Mahasiswa di Bandung Kecewa Irfan Suryanagara Divonis Bebas, Bakal Lapor MA & KY

Suasana sidang putusan dengan terdakwa Mantan Ketua DPRD Jabar, Irfan Suryanagara, di PN Bale Bandung pada Rabu (8/2/2023). Foto: Rachmadi Rasyad/kumparan
Suasana sidang putusan dengan terdakwa Mantan Ketua DPRD Jabar, Irfan Suryanagara, di PN Bale Bandung pada Rabu (8/2/2023). Foto: Rachmadi Rasyad/kumparan

Para mahasiswa yang tergabung dalam Aliansi Mahasiswa Jawa Barat kecewa atas vonis bebas terhadap Eks Ketua DPRD Jabar, Irfan Suryanagara, dalam kasus penipuan dan penggelapan SPBU.

Mereka mempertanyakan kinerja majelis hakim di Pengadilan Negeri Bale Bandung.

Koordinator Aliansi Mahasiswa Jawa Barat, Muhammad Ari, menilai putusan yang dikenakan kepada Irfan tak adil karena majelis hakim mengabaikan beberapa fakta yang muncul dalam persidangan. Padahal, dalam sidang itu, Irfan mengakui menerima uang dari korban yakni Stelly Gandawijaya.

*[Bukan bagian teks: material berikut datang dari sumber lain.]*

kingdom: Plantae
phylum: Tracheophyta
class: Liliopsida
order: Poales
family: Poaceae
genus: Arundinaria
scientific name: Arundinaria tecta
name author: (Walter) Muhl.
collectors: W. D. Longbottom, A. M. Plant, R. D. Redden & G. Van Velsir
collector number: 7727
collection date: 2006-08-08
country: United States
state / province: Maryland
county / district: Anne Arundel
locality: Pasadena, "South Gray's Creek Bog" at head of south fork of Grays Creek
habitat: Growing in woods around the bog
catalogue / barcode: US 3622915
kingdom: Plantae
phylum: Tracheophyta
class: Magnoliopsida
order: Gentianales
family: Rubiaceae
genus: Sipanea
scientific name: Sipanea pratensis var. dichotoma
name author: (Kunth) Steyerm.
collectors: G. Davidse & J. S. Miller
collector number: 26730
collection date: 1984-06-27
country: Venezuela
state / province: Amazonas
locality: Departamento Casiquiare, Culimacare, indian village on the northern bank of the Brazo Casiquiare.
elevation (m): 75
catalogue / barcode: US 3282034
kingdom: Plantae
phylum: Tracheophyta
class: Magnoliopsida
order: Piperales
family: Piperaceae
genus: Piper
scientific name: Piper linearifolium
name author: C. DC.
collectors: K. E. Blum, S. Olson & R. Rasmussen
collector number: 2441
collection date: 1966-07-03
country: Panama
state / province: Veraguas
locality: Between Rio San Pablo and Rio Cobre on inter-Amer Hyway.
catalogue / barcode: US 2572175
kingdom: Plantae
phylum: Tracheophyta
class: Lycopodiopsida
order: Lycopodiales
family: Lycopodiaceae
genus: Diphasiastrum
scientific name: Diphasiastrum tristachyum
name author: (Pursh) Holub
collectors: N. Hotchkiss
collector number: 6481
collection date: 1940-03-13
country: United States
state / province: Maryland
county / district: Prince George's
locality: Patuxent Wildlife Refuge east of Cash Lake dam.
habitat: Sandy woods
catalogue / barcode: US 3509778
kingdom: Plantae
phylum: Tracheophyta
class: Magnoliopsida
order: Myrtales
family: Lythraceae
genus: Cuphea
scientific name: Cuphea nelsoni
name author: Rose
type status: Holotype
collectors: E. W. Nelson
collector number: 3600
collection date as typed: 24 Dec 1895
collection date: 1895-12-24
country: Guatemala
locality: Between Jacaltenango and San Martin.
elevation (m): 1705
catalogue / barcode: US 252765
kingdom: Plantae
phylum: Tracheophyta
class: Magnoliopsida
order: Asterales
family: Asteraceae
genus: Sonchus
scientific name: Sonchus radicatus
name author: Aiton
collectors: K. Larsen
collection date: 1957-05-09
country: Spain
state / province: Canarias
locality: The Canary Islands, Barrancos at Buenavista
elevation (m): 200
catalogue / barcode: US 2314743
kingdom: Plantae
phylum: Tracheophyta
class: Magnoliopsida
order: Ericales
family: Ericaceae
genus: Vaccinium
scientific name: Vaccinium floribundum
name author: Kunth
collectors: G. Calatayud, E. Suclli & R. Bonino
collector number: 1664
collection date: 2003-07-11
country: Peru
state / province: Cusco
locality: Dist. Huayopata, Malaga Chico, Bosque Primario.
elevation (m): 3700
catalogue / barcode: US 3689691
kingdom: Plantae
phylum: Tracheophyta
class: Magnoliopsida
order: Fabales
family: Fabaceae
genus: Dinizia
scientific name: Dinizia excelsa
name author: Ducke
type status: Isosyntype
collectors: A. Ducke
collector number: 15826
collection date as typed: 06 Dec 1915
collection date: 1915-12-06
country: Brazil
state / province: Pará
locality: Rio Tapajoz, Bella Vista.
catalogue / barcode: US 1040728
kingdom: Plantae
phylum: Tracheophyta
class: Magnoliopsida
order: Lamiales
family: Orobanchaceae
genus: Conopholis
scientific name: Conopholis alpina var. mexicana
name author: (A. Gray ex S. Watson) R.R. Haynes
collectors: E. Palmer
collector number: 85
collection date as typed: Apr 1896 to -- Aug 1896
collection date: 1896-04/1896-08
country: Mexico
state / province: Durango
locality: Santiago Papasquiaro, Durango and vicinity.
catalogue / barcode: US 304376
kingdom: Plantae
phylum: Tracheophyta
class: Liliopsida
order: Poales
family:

Meski Irfan menyebut uang itu adalah dana talang, kata Ari, faktanya uang yang diterima oleh Irfan tak kunjung dibayar selama 2 tahun. Atas dasar itulah, dia menilai perbuatan yang telah dilakukan oleh Irfan masuk ke dalam tindak penipuan.

"Putusan bebas yang diberikan kepada terdakwanya Irfan Suryanagara dipandang tidak adil, karena hakim dalam persidangan dianggap telah mengabaikan fakta persidangan," kata dia melalui keterangannya pada Rabu (8/2).

Sebagai tindak lanjut, Ari mengatakan pihaknya bakal melaporkan putusan itu ke Mahkamah Agung (MA) dan Komisi Yudisial (KY). Diharapkan, lembaga itu dapat melakukan pemeriksaan terkait kinerja majelis hakim yang memutus perkara itu.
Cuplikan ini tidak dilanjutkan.